In the coming years trillions of dollars will be passed from one generation to the next. Many families will potentially be divided because of issues revolving around money, such as choosing someone to care for financial or healthcare decisions, problems when physical and mental capacity declines and legal issues arising between family members.
Twenty-five years ago when I started in the financial planning industry, we were preparing for baby boomers to retire. Today one of the greatest concerns and challenges is the aging population and how assets will be handled and transferred as people are living longer. The following example illustrates issues that can arise.
Southern California resident, Bob, is 93 years old and a widower for about 20 years. He has been living on his own and managing his own affairs until a few years ago.
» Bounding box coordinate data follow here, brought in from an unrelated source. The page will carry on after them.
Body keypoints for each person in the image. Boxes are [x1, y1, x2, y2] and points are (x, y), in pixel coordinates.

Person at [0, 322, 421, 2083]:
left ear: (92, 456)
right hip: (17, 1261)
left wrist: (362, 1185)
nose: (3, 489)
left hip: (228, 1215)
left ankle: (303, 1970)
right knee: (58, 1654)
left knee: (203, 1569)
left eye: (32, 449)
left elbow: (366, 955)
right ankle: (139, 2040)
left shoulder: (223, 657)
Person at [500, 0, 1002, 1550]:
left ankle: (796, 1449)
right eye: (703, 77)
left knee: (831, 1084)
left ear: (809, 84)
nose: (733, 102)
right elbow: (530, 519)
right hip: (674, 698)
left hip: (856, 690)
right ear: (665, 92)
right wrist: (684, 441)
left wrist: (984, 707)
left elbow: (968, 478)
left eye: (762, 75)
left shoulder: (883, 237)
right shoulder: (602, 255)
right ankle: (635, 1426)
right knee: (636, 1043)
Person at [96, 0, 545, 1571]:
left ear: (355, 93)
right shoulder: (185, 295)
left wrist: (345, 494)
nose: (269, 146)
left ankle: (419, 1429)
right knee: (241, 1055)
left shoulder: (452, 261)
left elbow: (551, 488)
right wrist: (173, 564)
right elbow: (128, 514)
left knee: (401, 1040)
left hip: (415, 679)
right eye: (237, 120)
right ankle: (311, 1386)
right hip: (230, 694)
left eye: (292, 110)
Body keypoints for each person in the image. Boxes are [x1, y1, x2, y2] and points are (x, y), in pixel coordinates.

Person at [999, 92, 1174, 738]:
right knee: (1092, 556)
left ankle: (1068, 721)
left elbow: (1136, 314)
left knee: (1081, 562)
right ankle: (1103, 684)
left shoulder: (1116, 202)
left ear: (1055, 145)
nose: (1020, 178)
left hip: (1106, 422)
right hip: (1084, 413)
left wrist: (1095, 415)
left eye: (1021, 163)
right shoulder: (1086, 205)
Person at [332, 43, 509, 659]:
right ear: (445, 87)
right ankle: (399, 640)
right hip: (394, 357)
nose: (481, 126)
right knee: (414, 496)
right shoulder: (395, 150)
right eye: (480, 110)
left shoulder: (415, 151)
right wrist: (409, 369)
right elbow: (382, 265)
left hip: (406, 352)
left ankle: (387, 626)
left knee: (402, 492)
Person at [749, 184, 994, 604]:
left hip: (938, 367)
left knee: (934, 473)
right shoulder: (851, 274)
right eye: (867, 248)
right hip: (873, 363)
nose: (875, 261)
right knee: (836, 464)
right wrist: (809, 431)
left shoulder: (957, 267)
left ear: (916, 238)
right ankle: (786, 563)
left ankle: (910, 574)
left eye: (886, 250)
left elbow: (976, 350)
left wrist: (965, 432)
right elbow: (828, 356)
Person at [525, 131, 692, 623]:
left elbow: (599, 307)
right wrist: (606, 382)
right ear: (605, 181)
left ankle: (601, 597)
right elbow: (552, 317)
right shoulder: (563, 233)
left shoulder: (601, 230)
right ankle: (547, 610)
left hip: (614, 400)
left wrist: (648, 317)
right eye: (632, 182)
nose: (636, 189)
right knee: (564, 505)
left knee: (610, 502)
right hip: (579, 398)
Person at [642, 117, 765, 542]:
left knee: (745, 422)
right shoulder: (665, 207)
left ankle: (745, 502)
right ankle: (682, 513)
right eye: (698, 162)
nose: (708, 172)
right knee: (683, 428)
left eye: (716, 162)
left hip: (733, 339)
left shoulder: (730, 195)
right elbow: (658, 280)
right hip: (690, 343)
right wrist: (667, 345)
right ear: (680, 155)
Bob has four children from his first marriage, and his deceased second wife has four children from her previous marriage. His estate is worth $3,000,000 with half in real estate and half in his investment portfolio.
Bob’s original family trust was written over twenty-five years ago. He had made some updates in the last few years, but Bob’s son (who lives out of state) contacted me to say they are concerned about his capacity and him being taken advantage of – especially by his younger lady friend. Having worked with Bob for several years, this wasn’t the first time I had heard about Bob’s younger female friends – some who were half his age. I have also seen his generosity with giving his children gifts and ‘loans’ of large sums.
The decision was made to hold a family meeting at my office with Bob, his children and their spouses who all flew in from out of state. With assistance from Bob’s attorney who joined the meeting by phone, Bob’s oldest daughter, Lynn, was made Co-Trustee and given power of attorney to help with financial decisions.
A few months later Lynn calls me expressing continued suspicions about Bob’s new younger lady friend who is trying to borrow $100,000 from him. We put a temporary hold on any distributions from Bob’s investment accounts, and Lynn suggests removing Bob from making any financial decisions. Bob resists this, but Lynn is concerned about his mental capacity, so she obtains letters from two doctors stating he is losing mental capacity to make decisions. His trust document states he can be removed as Co-Trustee if his mental capacity is diminished.
Bob’s attorney opines these letters are not sufficient to remove Bob as Co-Trustee. The family seeks counsel from a different attorney who recommends Bob’s son be added as Co-Trustee to join in that role with daughter Lynn. Now with three Co-Trustees, two of three signatures are required for transactions. Shortly after this, Bob experiences a sudden change in health and can no longer live independently. The family relocates him to live near daughter Lynn who also oversees his care. Bob’s son and daughter continue to serve as Co-Trustees and appear to be adequately handling his financial affairs.
This example provides a number of considerations when establishing or amending your estate plan:
- Thoroughly discuss with your children and all parties involved what is in your plan before signing your documents.
- Routinely review your estate plan and update as needed when dramatic life changes occur – e.g. divorce, death of spouse, etc.
- Determine if someone outside your family is a better choice to manage your financial and business affairs if you become incapacitated or pass away. This might be a close family friend, paid professional fiduciary or trust company.
- Good resources for starting these discussions are your professional advisors – i.e. attorney, tax professional or financial advisor.